They could not understand why performance had degraded so rapidly during that period and the system was almost unusable by the time that I became involved .

The developers had been working in the development environment with similar data volumes on a system that was a mirror of production, and yet the performance on the production machine was very poor and was getting worse by the day. They called us in to help them find out what was wrong.

Of course, one of the first things that I asked about was the gathering of database statistics. Stale statistics can cause very poor Oracle query performance and the fact that the performance was getting worse daily was a pretty good indication of bad statistics.

I asked the DBA whether statistics were up to date and he assured me that they were. He said that he ran a job daily to collect statistics and that he had confirmed that it was running.

With that assurance, I went about seeking other causes for the problems. I checked the SGA size, index usage, and other factors that can lead to poor Oracle Database Performance.

After some time, I decided to check the stats myself because things just were not adding up. I found by looking in the Oracle Data Dictionary that on one of the key tables, the statistics had never been taken!

With this information, I asked the DBA again to confirm that stats were being collected. He confirmed that they were and even showed me the log file of the job that runs each night to collect statistics. This was before Oracle had the dba_stats package and he was using the Analyze command to collect statistics.

REQUIRED WORK>
(A) In the account of the Oracle performance problem, what command was the DBA using to collect statistics?
(B) Continue the account of the Oracle performance problem, starting after its final sentence.

DATA ENTRIES>
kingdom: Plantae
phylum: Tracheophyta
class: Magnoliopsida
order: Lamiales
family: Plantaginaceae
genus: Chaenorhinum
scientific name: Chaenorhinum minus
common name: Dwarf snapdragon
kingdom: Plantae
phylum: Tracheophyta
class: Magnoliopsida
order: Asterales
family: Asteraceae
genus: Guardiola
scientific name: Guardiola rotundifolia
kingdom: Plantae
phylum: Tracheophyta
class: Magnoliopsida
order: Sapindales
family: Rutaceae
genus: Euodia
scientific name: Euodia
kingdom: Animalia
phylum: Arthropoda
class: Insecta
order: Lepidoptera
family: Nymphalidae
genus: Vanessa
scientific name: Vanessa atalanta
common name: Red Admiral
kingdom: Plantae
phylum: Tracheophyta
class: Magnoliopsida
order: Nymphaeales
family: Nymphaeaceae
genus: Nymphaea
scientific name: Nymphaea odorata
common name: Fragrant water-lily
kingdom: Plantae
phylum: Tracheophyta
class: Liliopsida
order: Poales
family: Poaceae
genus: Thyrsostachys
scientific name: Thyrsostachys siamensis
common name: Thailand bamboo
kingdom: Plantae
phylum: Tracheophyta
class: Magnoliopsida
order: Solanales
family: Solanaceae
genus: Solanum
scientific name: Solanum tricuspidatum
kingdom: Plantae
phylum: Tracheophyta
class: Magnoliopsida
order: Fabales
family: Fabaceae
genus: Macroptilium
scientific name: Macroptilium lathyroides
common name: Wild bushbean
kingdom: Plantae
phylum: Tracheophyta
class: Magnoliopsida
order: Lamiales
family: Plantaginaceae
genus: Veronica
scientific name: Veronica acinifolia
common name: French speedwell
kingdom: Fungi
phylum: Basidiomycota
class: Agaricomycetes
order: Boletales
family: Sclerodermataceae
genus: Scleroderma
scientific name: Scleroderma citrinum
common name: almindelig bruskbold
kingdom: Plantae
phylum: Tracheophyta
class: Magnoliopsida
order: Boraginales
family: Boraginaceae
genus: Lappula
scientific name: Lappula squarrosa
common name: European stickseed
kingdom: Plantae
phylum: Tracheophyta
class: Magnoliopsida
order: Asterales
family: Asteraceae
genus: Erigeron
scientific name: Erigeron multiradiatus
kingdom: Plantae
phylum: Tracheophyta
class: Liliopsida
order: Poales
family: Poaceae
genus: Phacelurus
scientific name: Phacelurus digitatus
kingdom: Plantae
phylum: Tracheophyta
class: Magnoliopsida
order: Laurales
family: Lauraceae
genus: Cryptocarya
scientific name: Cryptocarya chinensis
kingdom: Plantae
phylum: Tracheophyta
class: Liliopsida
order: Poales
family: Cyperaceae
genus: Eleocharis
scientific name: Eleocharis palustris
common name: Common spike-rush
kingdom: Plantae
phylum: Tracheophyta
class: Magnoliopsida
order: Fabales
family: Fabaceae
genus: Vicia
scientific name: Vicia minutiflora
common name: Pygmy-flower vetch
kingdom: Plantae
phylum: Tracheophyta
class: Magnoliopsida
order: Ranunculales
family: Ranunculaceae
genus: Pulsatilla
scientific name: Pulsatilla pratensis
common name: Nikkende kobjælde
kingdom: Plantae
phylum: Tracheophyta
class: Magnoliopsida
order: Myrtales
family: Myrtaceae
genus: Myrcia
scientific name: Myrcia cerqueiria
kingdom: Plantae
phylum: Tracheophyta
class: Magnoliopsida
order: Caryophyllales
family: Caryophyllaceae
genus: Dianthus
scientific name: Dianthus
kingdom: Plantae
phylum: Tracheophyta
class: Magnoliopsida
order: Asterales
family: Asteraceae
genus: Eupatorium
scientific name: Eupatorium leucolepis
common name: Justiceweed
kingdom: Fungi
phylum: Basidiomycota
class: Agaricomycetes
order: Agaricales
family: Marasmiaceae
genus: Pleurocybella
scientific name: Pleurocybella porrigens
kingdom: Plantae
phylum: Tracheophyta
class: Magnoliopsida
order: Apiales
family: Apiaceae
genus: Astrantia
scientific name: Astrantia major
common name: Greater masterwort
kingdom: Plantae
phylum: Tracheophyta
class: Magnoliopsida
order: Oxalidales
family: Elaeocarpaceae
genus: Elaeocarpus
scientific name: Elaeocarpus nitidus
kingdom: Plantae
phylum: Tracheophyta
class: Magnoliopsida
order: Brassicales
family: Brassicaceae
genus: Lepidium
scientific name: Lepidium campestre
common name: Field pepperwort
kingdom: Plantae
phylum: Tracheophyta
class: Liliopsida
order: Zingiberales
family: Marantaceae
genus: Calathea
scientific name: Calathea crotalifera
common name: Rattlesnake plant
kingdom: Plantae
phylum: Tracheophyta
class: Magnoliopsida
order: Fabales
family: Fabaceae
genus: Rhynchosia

SET OF ANSWERS>
(A) The Analyze command.

(B)
He was correct, there was an Analyze command that was running every night. However, the command that he was running included the ‘validate structure’ option. When this option is used, the Analyze command does just that, it validates the structure of the object, but does not collect optimizer statistics.

We removed the ‘validate structure’ option, reran the job to gather statistics, and the system performance returned to the expected level.

So the DBA answered in good faith that the stats were being collected because he thought they were. But they were not because he was using the wrong command.

This story illustrates the importance when doing a database performance review, or a database security audit, that even though you trust the persons responsible for the system, you must verify the results yourself.